« Enfin comme toujours : on commence avec une idée et on finit avec une peinture. » D.Schlier
Inclassable, c’est probablement le terme qui vient à l’esprit lorsqu’on est devant un tableau de Daniel Schlier. Depuis la fin des années 80, Daniel Schlier développe un travail de peinture dont l’originalité vient de l’étrangeté de ses sujets construits à partir de multiples références, qu’elles relèvent de la peinture ancienne, moderne, de la photographie ou encore d’images de notre quotidien.

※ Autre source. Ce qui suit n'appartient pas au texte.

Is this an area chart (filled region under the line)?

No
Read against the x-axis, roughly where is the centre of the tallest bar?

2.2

Pour sa 3e exposition à la galerie intitulée « Europa, Europa », Daniel Schlier s’est inspiré du rapt d’Europe, fille d’Agénor, roi de Tyr. Sous l’aspect d’un taureau blanc, Zeus « fendant les flots azurés, emporte sa proie sur le vaste océan ».
Le titre de l’exposition sonne comme une incantation car l’Europe est née dans le rêve d’une jeune femme qui voit s’approcher un taureau dont « le front n’a rien de menaçant » et qui va la conduire vers sa destinée.

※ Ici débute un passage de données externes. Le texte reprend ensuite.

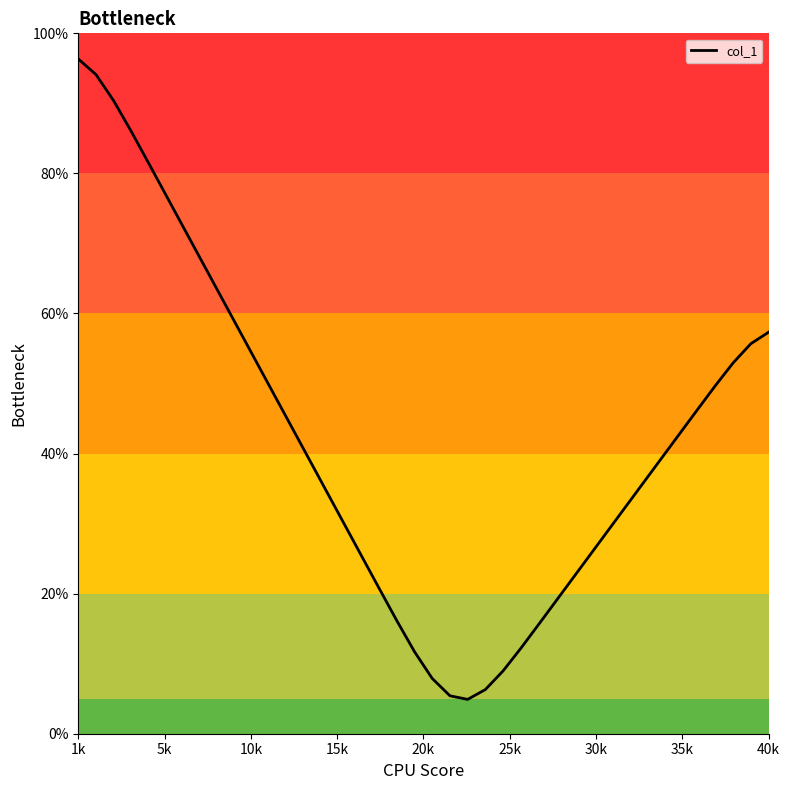

True or false: there are more than 1 points higher than both neighbors.

False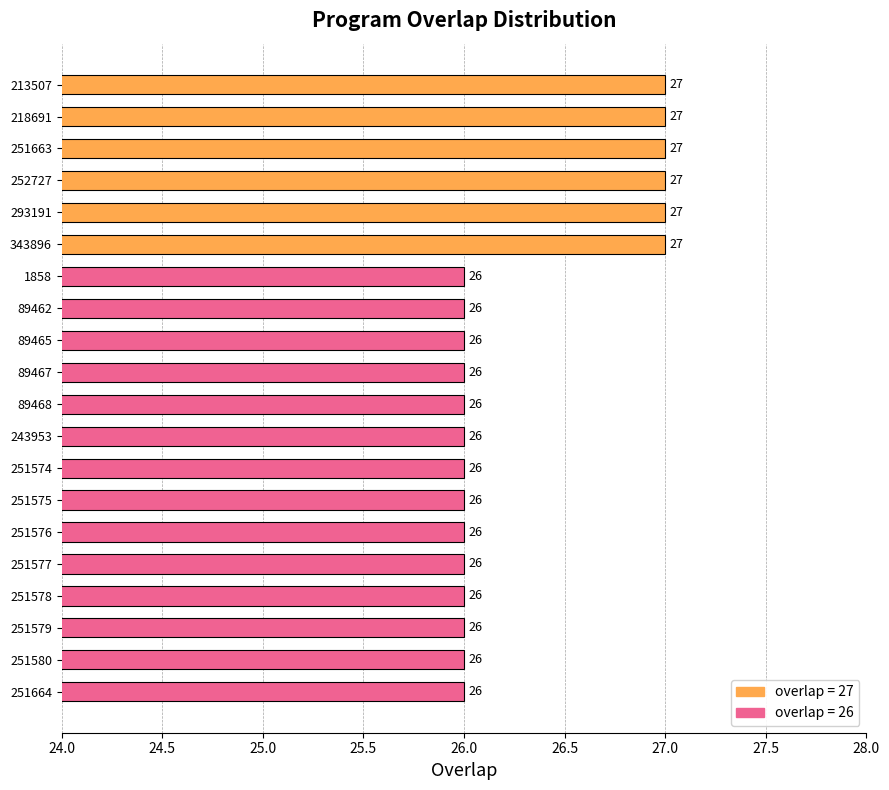

Read the value at 1858.

26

Sa nouvelle série de tableaux interpelle notre regard et notre imagination. Nous sommes loin du sujet mythologique qui a inspiré Ovide dans les Métamorphoses et si souvent représenté dans la peinture classique. Ici, le poème n’est qu’un prétexte qui sert de point de départ à une histoire qui nous reste, en tant que regardeur, à inventer et à construire. Certes le taureau apparaît dans la représentation, avec ou sans cornes. Parfois il se dédouble. Mais quel sens donner à cette armure de chevalier démantibulée, qui cache derrière son heaume un œil humain ?
À l’évidence les codes sont brouillés tellement l’incohérence de la scène saute aux yeux.
L’artiste se complait à troubler notre regard jusque dans la technique utilisée. Il cultive le goût du détail et du savoir faire. Pourquoi faire cohabiter un traitement lisse au réalisme quasi photographique avec des parties plus empâtées, des fonds travaillés comme des enduits aux couleurs acidulées jusqu’à nous imposer la présence de vrais cheveux et de poussières collés sur la toile ? Est-ce le résultat d’hallucinations, d’accidents ou au contraire celui d’un travail mûrement réfléchi et nourri par des images alchimiques ?
Daniel Schlier renoue avec une tradition de la représentation où toute tentative de narration et de compréhension est vouée à l’échec. Sa peinture est celle de la confrontation des styles et des techniques, de la déstabilisation et de l’égarement. Sa peinture doit être placée sous le signe de cette « rencontre fortuite » mallarméenne.